** Task description **
Retype the records below verbatim, starting at their first line and ending at the line that contains "Diriku yakin siapa", with both of those lines included.

** Supplied entries **
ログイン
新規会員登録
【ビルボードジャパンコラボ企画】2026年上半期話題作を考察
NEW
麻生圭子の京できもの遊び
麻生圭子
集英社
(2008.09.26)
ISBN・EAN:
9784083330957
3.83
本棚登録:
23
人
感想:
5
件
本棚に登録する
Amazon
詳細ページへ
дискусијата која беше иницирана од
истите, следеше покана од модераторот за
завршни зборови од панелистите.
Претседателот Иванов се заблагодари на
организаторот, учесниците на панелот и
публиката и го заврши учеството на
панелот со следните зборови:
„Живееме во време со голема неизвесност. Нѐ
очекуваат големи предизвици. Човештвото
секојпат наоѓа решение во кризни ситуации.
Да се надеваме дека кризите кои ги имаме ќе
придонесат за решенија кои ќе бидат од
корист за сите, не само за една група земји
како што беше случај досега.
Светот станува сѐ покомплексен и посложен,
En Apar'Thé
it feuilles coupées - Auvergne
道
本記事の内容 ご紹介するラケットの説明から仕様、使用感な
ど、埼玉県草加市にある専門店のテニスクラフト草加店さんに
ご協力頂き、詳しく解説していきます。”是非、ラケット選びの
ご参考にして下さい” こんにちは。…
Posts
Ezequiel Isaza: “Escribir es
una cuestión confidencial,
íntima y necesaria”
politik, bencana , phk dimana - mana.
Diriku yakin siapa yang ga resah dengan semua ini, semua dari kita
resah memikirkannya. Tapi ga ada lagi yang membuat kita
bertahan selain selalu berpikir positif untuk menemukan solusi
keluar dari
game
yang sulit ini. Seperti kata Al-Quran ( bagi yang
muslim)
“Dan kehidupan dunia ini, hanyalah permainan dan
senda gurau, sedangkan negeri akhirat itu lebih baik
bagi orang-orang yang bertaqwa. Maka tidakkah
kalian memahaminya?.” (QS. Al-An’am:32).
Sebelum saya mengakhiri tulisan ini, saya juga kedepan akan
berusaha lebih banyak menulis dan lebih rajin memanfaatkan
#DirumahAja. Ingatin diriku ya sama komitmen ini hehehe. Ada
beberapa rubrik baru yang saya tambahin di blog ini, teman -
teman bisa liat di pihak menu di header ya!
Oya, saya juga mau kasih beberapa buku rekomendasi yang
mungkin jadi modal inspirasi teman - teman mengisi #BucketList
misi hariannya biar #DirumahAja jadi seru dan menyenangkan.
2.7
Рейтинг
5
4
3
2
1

** Expected answer **
ログイン
新規会員登録
【ビルボードジャパンコラボ企画】2026年上半期話題作を考察
NEW
麻生圭子の京できもの遊び
麻生圭子
集英社
(2008.09.26)
ISBN・EAN:
9784083330957
3.83
本棚登録:
23
人
感想:
5
件
本棚に登録する
Amazon
詳細ページへ
дискусијата која беше иницирана од
истите, следеше покана од модераторот за
завршни зборови од панелистите.
Претседателот Иванов се заблагодари на
организаторот, учесниците на панелот и
публиката и го заврши учеството на
панелот со следните зборови:
„Живееме во време со голема неизвесност. Нѐ
очекуваат големи предизвици. Човештвото
секојпат наоѓа решение во кризни ситуации.
Да се надеваме дека кризите кои ги имаме ќе
придонесат за решенија кои ќе бидат од
корист за сите, не само за една група земји
како што беше случај досега.
Светот станува сѐ покомплексен и посложен,
En Apar'Thé
it feuilles coupées - Auvergne
道
本記事の内容 ご紹介するラケットの説明から仕様、使用感な
ど、埼玉県草加市にある専門店のテニスクラフト草加店さんに
ご協力頂き、詳しく解説していきます。”是非、ラケット選びの
ご参考にして下さい” こんにちは。…
Posts
Ezequiel Isaza: “Escribir es
una cuestión confidencial,
íntima y necesaria”
politik, bencana , phk dimana - mana.
Diriku yakin siapa yang ga resah dengan semua ini, semua dari kita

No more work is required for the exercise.